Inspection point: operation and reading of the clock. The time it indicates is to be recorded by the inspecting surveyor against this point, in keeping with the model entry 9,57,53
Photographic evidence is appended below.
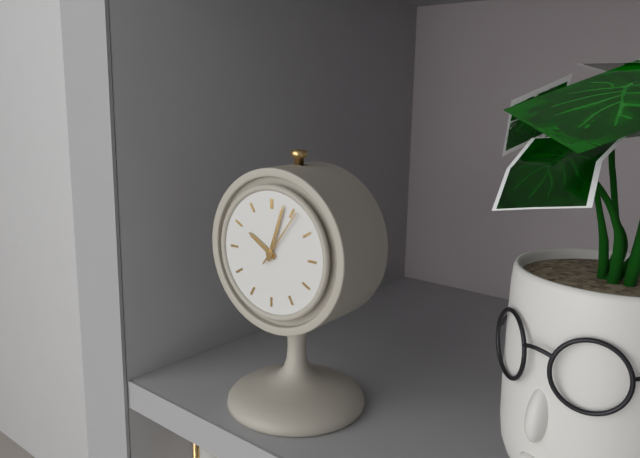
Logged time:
════════
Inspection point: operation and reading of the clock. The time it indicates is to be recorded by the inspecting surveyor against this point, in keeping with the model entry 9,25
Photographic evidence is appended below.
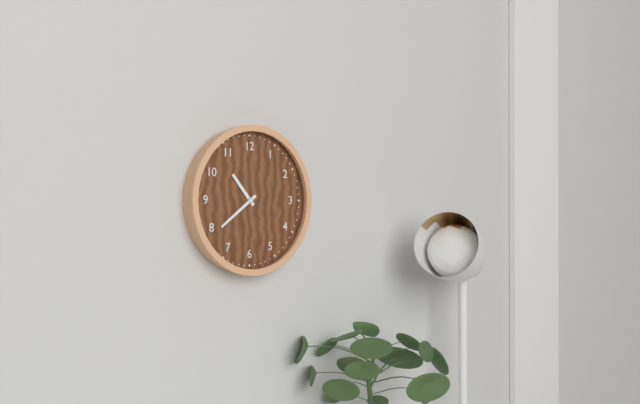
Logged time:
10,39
════════
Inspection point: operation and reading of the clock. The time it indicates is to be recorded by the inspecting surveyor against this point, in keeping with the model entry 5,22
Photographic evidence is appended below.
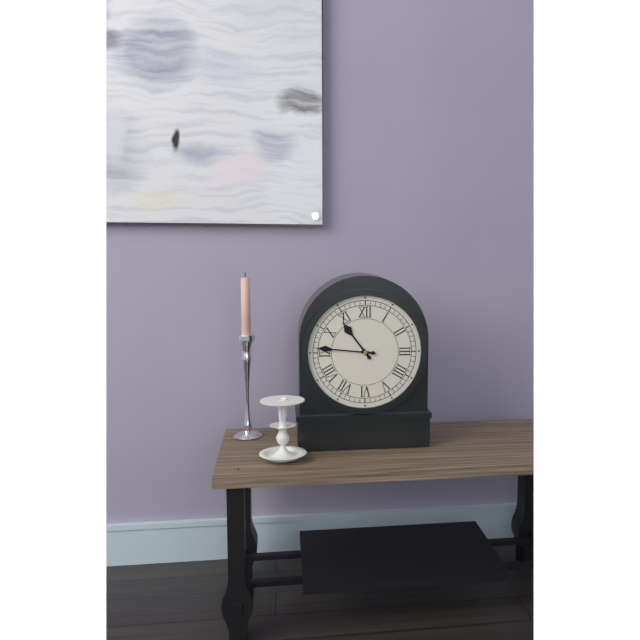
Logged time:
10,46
════════
# Exercise description
Count the lines in the items above that contain the word "reading", treating uppercase and lowercase as different. Give only the number.

# Reply to the exercise
3